Tuesday, October 8, 2013

All The Things That We Don't Say


Topping the list of words we don't say, whatever. Used as it is now most common, it reeks of disrespect and disregard. It dismisses the conversation and attempts to relieve the speaker of any responsibility for content. In short, whatever is a bad word and I had better not hear it from either of my children, ever.

Last week at dinner Mary said whatever, using it appropriately in a sentence such as "whatever you want is fine with me" and immediately clamped her hand over her mouth. Ah yes, the brilliance of the English language and our ability to use the same word in an infinite number of ways.  We tried to clarify, further confusing our daughter. Whatever.

Also on the list, "freakin'". No, just because you have substituted a non word to cover for what you really want to say, freakin' is not only not acceptable, it is not a word. The girls hear this at school, one of their classmates having recently adopted this gem to refer to whatever is the bother of the moment: freakin' math, freakin' test, freakin' teacher (librarian). We will not be adding this to our ever growing vocabulary, nor, for now, it's bad boy counterpart. No freakin' way.

My children will also speak with a full complement of Gs. They do not go bikin', skatin', or runnin'. They do not enjoy readin' or learnin' and will, should they momentarily become lazy and think that a G is not necessary, be corrected. We are learning the correct way to speak by doing and speaking and modeling. Enough said.

Not a word but a phrase, and one that I do not want to hear: "what the...?". Not allowed. Anything leading to something not allowed will not be used. What the what? Nope, unless you can find a end to that question that is not offensive, the phrase in it's entirety is out, including the lead in. What the hell? Exactly.

One of my favorite books to read in the library has the word "stupid" in the text. Every time I read this book there is a gasp as soon as I turn the page; those children reading along immediately see the offensive word and hands fly into the air, "bad word!". These same children say "what the...?" when later I tell them that because they have an overdue book they will not be checking out a new one. How stupid.

We also discourage the use of nouns as verbs, primarily the word party, correctly used to describe an event or gathering, not referring to your 23 year old self on any given Friday night. My children might attend a party, they will not "party" while there.

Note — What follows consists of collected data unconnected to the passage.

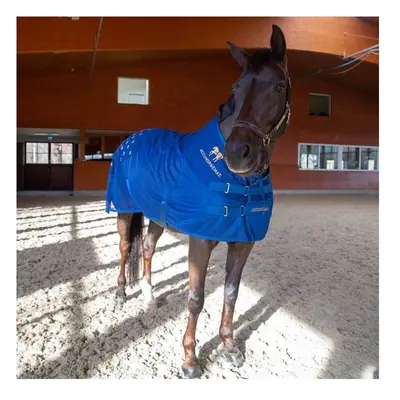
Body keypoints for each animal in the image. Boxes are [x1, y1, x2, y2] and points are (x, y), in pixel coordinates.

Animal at [105, 25, 290, 378]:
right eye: (236, 87)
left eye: (278, 86)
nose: (237, 153)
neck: (240, 183)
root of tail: (128, 141)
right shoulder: (200, 241)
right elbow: (196, 298)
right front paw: (190, 359)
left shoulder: (243, 243)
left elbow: (231, 293)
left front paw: (230, 346)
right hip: (124, 209)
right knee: (124, 248)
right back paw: (121, 292)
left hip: (158, 217)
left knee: (146, 248)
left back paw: (150, 297)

Equally disturbing, the evolution of this word used by anyone over 25 (although still a bit grating before that). No 58 year old woman should ever suggest that she is going to "party", and no one should ever see it if it happens. Have fun, go crazy, attend a party and dance like mad, just don't "party", don't ever do that, please.

And then we move to bodily functions, not parts, we're still working on those, but bodily functions, those my father referred to as the BFs, as in "if you must refer to a bodily function in the car, please do so by saying BF. I have no interest in hearing about specifics". Nor do I Dad. My children use the restroom, or bathroom. They do not announce what they will do once they get there, or they are not supposed to (but they're 9, shit happens). If they do need to tell me specifics, and I know that sometimes they must, we prefer the far more refined and mature word, tinkle. My children do not go pee, nor do they pee-pee. They never have, I pray they never will. And for that most wonderful of bodily functions, the one that has the power to make just almost anyone laugh (and then sometimes cry in horror), we use "toot". The other word, the one that has made it's way into the book title of the most horrid of children's books, Walter the Farting Dog, I find to be completely crass and vulgar. Except for those 10 years when it was the only thing I called my sister (but to be fair, she tooted constantly), I abhor the word.

Last week I stumbled upon an in progress Mom conversation concerning appropriate bodily function words. It was too much to take, a Mom friend who was as uptight and rigid as me? Her children are only allowed to tinkle and toot, nothing else is permitted. We need to party with these people, freakin' awesome.

Yuck, not even in jest.


Nellie said...

I do truly wonder about the language choices of our young ones. I applaud you for your stand!

Margaret said...

If I get the chance to meet your children, I am sure the pleasure will be mine. Thank you!